Convert every line of text in the items below into a Markdown table with the columns Row and Line. Number the rows in order and omit blank lines.
=== MATERIALS PROVIDED ===
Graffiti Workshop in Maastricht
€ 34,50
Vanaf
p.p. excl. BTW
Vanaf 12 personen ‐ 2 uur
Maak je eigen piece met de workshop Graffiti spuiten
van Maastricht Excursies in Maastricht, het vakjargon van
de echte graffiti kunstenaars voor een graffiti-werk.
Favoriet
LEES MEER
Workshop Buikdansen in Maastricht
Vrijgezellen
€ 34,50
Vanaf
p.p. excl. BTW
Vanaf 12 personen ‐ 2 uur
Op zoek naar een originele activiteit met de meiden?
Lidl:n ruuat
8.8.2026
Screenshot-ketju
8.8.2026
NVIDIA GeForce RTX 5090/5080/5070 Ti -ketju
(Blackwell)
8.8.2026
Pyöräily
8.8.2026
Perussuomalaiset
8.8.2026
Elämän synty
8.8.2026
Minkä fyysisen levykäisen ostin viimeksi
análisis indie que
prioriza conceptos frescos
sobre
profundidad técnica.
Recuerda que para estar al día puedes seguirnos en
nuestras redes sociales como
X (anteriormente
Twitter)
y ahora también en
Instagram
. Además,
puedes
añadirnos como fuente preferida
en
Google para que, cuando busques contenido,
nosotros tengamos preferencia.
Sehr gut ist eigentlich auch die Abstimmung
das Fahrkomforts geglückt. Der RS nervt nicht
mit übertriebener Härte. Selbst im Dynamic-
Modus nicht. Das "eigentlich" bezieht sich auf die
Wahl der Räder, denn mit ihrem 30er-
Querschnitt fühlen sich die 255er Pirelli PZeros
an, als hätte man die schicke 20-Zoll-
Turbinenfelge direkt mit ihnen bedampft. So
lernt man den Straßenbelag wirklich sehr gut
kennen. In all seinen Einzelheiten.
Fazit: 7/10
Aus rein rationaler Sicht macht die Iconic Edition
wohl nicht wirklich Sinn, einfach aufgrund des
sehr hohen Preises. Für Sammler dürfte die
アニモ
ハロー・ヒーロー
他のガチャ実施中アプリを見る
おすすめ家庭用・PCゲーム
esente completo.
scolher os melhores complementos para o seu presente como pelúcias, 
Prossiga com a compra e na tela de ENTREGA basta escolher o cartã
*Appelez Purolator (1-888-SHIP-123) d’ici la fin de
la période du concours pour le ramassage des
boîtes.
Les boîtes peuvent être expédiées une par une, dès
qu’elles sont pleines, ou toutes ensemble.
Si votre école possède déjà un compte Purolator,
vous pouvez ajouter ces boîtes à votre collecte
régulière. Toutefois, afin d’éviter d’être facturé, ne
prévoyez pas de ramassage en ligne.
===
• **WORKED SOLUTION**:
| Row | Line |
|---|---|
| 1 | Graffiti Workshop in Maastricht |
| 2 | € 34,50 |
| 3 | Vanaf |
| 4 | p.p. excl. BTW |
| 5 | Vanaf 12 personen ‐ 2 uur |
| 6 | Maak je eigen piece met de workshop Graffiti spuiten |
| 7 | van Maastricht Excursies in Maastricht, het vakjargon van |
| 8 | de echte graffiti kunstenaars voor een graffiti-werk. |
| 9 | Favoriet |
| 10 | LEES MEER |
| 11 | Workshop Buikdansen in Maastricht |
| 12 | Vrijgezellen |
| 13 | € 34,50 |
| 14 | Vanaf |
| 15 | p.p. excl. BTW |
| 16 | Vanaf 12 personen ‐ 2 uur |
| 17 | Op zoek naar een originele activiteit met de meiden? |
| 18 | Lidl:n ruuat |
| 19 | 8.8.2026 |
| 20 | Screenshot-ketju |
| 21 | 8.8.2026 |
| 22 | NVIDIA GeForce RTX 5090/5080/5070 Ti -ketju |
| 23 | (Blackwell) |
| 24 | 8.8.2026 |
| 25 | Pyöräily |
| 26 | 8.8.2026 |
| 27 | Perussuomalaiset |
| 28 | 8.8.2026 |
| 29 | Elämän synty |
| 30 | 8.8.2026 |
| 31 | Minkä fyysisen levykäisen ostin viimeksi |
| 32 | análisis indie que |
| 33 | prioriza conceptos frescos |
| 34 | sobre |
| 35 | profundidad técnica. |
| 36 | Recuerda que para estar al día puedes seguirnos en |
| 37 | nuestras redes sociales como |
| 38 | X (anteriormente |
| 39 | Twitter) |
| 40 | y ahora también en |
| 41 | Instagram |
| 42 | . Además, |
| 43 | puedes |
| 44 | añadirnos como fuente preferida |
| 45 | en |
| 46 | Google para que, cuando busques contenido, |
| 47 | nosotros tengamos preferencia. |
| 48 | Sehr gut ist eigentlich auch die Abstimmung |
| 49 | das Fahrkomforts geglückt. Der RS nervt nicht |
| 50 | mit übertriebener Härte. Selbst im Dynamic- |
| 51 | Modus nicht. Das "eigentlich" bezieht sich auf die |
| 52 | Wahl der Räder, denn mit ihrem 30er- |
| 53 | Querschnitt fühlen sich die 255er Pirelli PZeros |
| 54 | an, als hätte man die schicke 20-Zoll- |
| 55 | Turbinenfelge direkt mit ihnen bedampft. So |
| 56 | lernt man den Straßenbelag wirklich sehr gut |
| 57 | kennen. In all seinen Einzelheiten. |
| 58 | Fazit: 7/10 |
| 59 | Aus rein rationaler Sicht macht die Iconic Edition |
| 60 | wohl nicht wirklich Sinn, einfach aufgrund des |
| 61 | sehr hohen Preises. Für Sammler dürfte die |
| 62 | アニモ |
| 63 | ハロー・ヒーロー |
| 64 | 他のガチャ実施中アプリを見る |
| 65 | おすすめ家庭用・PCゲーム |
| 66 | esente completo. |
| 67 | scolher os melhores complementos para o seu presente como pelúcias,  |
| 68 | Prossiga com a compra e na tela de ENTREGA basta escolher o cartã |
| 69 | *Appelez Purolator (1-888-SHIP-123) d’ici la fin de |
| 70 | la période du concours pour le ramassage des |
| 71 | boîtes. |
| 72 | Les boîtes peuvent être expédiées une par une, dès |
| 73 | qu’elles sont pleines, ou toutes ensemble. |
| 74 | Si votre école possède déjà un compte Purolator, |
| 75 | vous pouvez ajouter ces boîtes à votre collecte |
| 76 | régulière. Toutefois, afin d’éviter d’être facturé, ne |
| 77 | prévoyez pas de ramassage en ligne. |